THE PRESIDENT. I still recommend it, and I am still for it. I have been recommending it ever since October 1945.8

8See 1945 volume, this series, Item 174.

Q. How much would it cost if you got it?

THE PRESIDENT. I estimate it as $800 million.

Q. If you got it, would it increase the deficit that much ?


[46.] Q. Is there an item in here anywhere--I can't find it--for going forward with that radar net development?

Secretary Snyder: Yes. That is in the Treasury appropriation--Coast Guard.

THE PRESIDENT, Coast Guard, under the Treasury, so the Secretary tells me.

Mr. Pace: It is included, the radar fence, in the Department of the Air Force. It is included in here as well as the one mentioned by the Secretary of the Treasury.

Q. How much is that item ?

THE PRESIDENT. I can't answer offhand. The Budget will have to hunt it up.

[47.] Q. Page M44 (p. 74)--social security-social welfare, health and security-proposed legislation under the Federal Security Agency--under promotion of public health--if I remember correctly, last year you listed a tentative figure of 800 million for a proposed health program. I notice that is not there this year. Do you concede that there is no possibility of enacting that program?9

THE PRESIDENT. No, I don't concede it, and I am going to fight for it as long as I am President. And I am going to get it, one of these days.

9See 1945 volume, Item 192, and 1949 volume, Item 85, this series.

Q. This year?

THE PRESIDENT. In 1947, the Budget Director says.

Mr. Pace: If you look, you will see it.

[48.] Q. You mention the subject of taxes in three messages

THE PRESIDENT. I beg your pardon?

Q. You mention the subject of taxes in three messages, but I don't recall your saying anything about an increase in taxes. Did you say anything about taxes being

THE PRESIDENT. I am going to tell you all about it when we get this tax message ready. It will be ready in a few days.

Q. You say in a few days, sir?

THE PRESIDENT. Yes--few days. It won't be ready Monday. That is only 2 days off.

Well, gentlemen, I appreciate your interest in this, and I want to say to you that the Budget Bureau and the Treasury will be available to answer any further questions that you may have to ask. We are glad to do it--glad to give you all the information possible in connection with this tremendous pile of figures. We have tried to make it as plain and to set it out in as simple language as possible. I think myself that it is the best budget statement that has been gotten out since I have been President. Thank you very much.

Voices: Thank you.

THE PRESIDENT. Oh, the Budget Director wants me to call your attention to page M13 (p. 51), the Management Improvement Program. I hope you will read that very carefully. That is the first time it has been in the budget.

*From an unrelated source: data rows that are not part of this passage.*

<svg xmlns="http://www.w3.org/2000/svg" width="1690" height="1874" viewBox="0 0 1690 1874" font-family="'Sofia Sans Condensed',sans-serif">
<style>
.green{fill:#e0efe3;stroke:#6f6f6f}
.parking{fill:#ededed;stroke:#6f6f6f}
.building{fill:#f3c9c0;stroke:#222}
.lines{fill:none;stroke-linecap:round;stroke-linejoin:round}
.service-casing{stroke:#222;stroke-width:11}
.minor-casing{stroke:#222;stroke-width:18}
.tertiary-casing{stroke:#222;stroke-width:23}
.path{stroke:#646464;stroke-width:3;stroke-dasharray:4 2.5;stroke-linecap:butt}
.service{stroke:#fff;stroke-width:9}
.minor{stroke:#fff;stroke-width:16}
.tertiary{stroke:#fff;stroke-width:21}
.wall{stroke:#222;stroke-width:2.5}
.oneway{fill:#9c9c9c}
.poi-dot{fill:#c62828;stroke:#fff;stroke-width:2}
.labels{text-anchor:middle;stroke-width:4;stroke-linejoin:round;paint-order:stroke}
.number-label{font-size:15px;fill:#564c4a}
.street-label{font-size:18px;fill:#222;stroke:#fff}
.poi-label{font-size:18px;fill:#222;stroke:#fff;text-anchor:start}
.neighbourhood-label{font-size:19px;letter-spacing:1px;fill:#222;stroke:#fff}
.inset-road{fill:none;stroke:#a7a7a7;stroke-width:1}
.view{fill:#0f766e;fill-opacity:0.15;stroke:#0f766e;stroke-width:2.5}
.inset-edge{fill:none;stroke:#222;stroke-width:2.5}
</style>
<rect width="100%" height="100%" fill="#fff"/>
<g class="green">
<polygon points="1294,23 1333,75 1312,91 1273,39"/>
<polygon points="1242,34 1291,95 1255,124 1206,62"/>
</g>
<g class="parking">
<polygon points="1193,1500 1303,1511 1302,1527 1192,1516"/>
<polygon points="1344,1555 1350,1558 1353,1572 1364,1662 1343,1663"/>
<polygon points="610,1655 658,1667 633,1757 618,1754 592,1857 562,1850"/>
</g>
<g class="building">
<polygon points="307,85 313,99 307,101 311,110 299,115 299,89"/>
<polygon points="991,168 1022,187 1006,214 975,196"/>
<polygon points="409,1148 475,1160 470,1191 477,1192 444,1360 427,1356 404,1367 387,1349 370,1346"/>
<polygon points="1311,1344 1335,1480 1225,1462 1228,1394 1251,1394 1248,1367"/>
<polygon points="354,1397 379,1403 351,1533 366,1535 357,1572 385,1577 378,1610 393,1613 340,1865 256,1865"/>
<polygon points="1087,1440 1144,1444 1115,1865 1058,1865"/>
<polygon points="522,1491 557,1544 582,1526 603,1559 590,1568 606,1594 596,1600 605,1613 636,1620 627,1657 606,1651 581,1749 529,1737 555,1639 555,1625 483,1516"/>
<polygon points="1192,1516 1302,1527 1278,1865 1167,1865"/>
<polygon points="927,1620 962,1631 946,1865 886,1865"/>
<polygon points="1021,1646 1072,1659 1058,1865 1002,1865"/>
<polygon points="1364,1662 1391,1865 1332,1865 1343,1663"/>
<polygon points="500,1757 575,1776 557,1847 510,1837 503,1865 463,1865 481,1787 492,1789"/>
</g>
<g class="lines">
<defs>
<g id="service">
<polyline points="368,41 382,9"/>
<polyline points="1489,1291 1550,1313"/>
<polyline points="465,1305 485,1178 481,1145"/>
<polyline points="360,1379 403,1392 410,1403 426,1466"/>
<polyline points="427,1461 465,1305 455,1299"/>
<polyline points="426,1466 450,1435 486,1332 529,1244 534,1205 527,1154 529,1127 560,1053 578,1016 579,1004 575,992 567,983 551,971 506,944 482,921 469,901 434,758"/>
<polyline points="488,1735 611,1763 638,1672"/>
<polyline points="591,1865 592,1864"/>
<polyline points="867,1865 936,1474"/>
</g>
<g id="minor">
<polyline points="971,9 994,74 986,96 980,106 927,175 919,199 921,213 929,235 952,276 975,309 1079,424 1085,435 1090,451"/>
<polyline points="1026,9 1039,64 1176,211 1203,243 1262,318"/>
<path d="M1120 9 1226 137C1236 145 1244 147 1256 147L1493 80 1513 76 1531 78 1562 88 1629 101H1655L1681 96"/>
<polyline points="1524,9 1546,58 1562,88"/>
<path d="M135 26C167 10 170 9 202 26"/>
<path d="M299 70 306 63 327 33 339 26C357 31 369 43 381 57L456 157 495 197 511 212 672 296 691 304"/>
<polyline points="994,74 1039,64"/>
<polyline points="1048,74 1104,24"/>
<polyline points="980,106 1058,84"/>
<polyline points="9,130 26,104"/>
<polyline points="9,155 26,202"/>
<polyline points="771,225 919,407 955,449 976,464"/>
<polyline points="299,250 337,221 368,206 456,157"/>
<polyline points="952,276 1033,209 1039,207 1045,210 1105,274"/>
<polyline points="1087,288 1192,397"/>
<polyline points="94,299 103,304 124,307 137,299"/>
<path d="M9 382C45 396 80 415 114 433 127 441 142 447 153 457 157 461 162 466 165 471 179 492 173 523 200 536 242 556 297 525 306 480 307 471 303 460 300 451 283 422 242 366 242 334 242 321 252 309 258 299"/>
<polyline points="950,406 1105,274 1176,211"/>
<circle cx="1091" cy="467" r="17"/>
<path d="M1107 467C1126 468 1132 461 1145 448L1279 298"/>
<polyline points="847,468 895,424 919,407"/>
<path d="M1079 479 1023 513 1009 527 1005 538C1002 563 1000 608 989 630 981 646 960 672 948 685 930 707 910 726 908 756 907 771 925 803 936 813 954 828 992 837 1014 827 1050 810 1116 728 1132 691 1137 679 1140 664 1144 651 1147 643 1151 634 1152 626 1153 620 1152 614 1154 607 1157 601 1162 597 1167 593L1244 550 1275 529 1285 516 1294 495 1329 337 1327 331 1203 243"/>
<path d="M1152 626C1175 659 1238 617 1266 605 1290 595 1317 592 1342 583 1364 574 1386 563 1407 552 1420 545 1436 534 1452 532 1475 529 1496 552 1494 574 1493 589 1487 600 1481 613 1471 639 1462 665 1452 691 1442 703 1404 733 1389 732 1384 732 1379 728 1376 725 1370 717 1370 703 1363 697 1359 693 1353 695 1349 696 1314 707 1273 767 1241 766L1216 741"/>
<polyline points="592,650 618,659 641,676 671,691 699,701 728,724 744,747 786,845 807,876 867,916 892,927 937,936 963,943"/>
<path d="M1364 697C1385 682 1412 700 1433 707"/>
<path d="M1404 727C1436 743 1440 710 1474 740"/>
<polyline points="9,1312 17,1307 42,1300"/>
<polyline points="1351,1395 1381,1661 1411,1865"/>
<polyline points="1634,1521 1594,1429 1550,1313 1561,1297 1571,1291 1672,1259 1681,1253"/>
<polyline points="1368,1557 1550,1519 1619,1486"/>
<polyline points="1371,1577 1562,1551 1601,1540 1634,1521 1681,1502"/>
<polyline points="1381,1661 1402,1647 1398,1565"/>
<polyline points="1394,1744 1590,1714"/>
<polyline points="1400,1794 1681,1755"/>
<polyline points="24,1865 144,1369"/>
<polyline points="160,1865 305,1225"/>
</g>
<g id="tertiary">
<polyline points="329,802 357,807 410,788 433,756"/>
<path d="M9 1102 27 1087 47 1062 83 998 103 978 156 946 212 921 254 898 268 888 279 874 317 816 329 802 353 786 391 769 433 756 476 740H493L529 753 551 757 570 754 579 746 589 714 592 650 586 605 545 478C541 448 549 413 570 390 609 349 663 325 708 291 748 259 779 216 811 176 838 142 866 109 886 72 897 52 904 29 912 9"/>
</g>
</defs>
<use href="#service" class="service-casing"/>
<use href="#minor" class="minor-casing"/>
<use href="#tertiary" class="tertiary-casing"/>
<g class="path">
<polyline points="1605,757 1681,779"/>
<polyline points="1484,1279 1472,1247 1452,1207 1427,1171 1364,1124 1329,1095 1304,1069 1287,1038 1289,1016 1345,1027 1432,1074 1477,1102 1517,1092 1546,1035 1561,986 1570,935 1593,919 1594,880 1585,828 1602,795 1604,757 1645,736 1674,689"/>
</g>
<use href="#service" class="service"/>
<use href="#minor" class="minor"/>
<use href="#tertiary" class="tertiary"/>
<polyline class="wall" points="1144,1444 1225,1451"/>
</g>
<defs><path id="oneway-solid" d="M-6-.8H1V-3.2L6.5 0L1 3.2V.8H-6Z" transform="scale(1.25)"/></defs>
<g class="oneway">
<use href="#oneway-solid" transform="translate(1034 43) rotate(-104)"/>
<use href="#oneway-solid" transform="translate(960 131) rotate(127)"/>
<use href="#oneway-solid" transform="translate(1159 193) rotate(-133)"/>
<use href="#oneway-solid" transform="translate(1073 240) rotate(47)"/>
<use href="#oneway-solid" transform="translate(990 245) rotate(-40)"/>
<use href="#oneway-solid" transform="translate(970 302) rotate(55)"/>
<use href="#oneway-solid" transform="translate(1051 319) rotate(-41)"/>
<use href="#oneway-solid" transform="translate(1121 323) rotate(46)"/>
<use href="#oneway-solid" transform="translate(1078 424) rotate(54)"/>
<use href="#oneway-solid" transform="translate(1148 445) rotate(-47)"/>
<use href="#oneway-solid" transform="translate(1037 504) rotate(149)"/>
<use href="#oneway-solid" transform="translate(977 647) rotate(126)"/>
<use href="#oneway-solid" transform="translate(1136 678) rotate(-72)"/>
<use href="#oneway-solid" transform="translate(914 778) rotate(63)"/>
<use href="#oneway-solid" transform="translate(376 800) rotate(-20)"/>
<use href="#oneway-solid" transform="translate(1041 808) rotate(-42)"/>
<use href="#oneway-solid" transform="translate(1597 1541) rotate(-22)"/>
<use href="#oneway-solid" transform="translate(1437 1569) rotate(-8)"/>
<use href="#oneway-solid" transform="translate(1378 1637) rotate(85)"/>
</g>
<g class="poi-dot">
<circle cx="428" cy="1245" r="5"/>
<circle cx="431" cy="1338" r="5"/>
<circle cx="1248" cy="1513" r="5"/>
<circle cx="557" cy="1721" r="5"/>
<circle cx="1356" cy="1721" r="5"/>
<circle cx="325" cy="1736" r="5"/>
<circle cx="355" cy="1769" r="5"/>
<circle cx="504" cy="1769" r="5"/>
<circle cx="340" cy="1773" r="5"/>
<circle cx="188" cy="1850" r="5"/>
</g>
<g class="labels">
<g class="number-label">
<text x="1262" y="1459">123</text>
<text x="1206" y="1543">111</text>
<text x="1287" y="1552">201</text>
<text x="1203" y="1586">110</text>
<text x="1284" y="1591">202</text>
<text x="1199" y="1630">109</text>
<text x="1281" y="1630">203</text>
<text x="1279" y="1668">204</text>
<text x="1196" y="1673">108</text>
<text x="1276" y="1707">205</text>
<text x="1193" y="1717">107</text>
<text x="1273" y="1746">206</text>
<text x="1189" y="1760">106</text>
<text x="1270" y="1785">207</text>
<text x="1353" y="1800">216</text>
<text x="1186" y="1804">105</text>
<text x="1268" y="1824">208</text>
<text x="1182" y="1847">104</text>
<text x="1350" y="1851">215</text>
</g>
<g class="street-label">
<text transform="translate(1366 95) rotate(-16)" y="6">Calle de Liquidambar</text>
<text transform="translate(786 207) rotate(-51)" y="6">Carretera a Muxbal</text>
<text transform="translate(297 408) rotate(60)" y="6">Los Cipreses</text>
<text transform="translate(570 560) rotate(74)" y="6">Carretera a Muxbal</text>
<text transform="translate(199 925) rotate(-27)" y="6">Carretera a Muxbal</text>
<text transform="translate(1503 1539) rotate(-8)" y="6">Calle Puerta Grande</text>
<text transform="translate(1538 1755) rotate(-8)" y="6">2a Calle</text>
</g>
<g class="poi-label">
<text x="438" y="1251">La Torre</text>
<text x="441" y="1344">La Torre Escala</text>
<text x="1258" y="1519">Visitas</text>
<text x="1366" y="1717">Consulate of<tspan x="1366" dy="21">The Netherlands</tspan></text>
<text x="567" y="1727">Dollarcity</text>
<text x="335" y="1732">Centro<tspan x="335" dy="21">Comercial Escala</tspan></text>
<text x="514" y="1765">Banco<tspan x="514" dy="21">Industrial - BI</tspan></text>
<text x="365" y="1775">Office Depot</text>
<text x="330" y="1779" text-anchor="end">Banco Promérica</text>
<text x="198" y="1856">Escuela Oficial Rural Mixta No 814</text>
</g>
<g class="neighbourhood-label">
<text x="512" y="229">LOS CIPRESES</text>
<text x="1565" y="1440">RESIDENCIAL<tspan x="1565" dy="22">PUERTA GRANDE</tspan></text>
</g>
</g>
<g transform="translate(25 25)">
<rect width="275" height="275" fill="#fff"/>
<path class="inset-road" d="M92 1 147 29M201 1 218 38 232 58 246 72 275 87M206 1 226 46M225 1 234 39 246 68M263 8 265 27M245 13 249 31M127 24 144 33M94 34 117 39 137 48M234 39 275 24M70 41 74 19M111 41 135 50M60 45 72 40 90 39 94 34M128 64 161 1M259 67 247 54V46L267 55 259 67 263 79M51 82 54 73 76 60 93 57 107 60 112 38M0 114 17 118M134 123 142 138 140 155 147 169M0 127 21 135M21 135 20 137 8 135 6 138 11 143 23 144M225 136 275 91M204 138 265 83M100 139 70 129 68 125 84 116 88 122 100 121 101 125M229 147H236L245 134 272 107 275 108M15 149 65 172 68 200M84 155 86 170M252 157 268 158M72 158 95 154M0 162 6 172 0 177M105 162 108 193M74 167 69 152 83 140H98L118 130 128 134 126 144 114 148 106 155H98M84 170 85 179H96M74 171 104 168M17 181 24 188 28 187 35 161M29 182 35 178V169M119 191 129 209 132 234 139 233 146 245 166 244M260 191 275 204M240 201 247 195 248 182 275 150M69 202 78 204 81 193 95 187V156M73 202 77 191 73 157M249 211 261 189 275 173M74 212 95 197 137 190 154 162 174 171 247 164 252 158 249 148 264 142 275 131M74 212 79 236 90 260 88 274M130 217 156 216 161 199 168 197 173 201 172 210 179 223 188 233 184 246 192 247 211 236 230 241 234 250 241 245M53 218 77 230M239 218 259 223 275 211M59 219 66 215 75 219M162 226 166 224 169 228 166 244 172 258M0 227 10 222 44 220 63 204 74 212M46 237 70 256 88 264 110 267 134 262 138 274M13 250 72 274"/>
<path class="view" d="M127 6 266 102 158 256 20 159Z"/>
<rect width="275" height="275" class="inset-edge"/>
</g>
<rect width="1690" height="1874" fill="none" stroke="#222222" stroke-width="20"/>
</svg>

Reporter: Thank you, Mr. President.

Note: President Truman's two hundred and eleventh news conference was held in the Movie Projection Room in the East Wing of the White House at 10:05 a.m. on Saturday, January 7, 1950. The President was assisted in presenting information on the budget by John W. Snyder, Secretary of the Treasury, by Frank Pace, Jr., Director of the Bureau of the Budget, and by Frederick J. Lawton, Assistant Director of the Bureau of the Budget.